Hey, I've got an idea. How about we stop acting like ready access to TV shows and movies is an inalienable right? Or like we're being repressed as a people when movie and TV studios make watching their content more difficult or comcast decides to limit access to the latest episode of your favorite show?

Comment ...except for the uControllers I use. (Score 3, Interesting) 249

I watched about half of his presentation. I was amused because on a lot of the slides he says something like "except on really low end embedded CPUs." I spend a lot of my time programming (frequently in assembly) for these exact very low end CPUs. I haven't had to do much with 8-bit cores, fortunately, but I've been doing a lot of programming on a 16-bit microcontroller lately (EMC eSL).

I suspect the way I'm programming these chips is a lot like how you would have programmed a desktop CPU in about 1980, except that I get to run all the tools on a computer with a clock speed 100x the chip I'm programming (and at least 1000x the performance). I am constantly amazed by how little we pay for these devices: ~10 Mips, 32k RAM, 128k Program memory, 1MB data memory and they're $1.

But they do have a 3-stage pipeline, so I guess some of what Dr. Cliff says still applies.

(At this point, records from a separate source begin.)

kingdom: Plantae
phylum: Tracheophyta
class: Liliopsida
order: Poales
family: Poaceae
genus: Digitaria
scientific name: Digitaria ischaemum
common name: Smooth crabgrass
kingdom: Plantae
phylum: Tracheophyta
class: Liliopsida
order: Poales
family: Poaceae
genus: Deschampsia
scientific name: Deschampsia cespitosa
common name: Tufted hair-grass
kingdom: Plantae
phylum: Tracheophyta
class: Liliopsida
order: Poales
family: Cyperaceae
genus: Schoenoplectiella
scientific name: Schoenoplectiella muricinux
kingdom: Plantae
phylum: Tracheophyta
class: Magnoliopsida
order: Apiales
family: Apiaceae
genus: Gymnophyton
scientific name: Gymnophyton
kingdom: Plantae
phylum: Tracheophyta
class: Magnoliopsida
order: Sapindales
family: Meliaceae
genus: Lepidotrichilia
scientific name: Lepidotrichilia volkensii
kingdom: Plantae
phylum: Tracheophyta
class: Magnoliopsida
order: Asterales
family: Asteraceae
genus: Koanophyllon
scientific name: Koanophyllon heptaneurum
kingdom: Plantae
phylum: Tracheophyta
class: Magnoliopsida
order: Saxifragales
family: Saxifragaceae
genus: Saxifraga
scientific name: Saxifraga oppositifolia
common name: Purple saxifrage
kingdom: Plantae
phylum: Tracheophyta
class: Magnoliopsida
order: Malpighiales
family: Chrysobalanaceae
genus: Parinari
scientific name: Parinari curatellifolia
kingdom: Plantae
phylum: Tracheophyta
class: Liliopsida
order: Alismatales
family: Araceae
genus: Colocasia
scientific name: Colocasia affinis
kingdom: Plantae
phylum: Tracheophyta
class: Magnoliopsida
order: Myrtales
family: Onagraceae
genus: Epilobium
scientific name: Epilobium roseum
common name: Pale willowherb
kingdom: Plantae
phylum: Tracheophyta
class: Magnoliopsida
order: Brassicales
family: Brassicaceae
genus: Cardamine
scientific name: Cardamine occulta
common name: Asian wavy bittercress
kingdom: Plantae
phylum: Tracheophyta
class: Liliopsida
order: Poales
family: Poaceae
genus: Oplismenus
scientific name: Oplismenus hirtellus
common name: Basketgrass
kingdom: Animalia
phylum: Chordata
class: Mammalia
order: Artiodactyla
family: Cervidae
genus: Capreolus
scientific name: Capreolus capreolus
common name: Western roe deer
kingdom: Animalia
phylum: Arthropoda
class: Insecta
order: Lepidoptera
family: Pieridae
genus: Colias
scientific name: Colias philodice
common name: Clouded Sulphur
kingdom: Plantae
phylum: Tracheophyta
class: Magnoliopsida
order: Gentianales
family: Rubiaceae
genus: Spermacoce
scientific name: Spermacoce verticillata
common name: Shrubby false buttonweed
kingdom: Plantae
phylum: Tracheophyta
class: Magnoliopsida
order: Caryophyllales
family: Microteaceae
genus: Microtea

Comment Hard to make this transparent and cheap (Score 1) 55

This is a neat piece of technology. It looks to me like they've used a grid of electrodes + FSR ink to create an array of force sensing resistors.

I'm guessing: isolate a pair of electrodes (an X and a Y), and measure the resistance between them to get a reading of the pressure applied at that point. Scan the entire pad to get a pressure map.

This would be really cool for a touch screen interface, except for the fact that IT WOULD BE TOTALLY OPAQUE! The FSR ink is black. Maybe a thin enough layer could be used to be transparent and ITO electrodes could be used. I'm not sure. Sounds more expensive.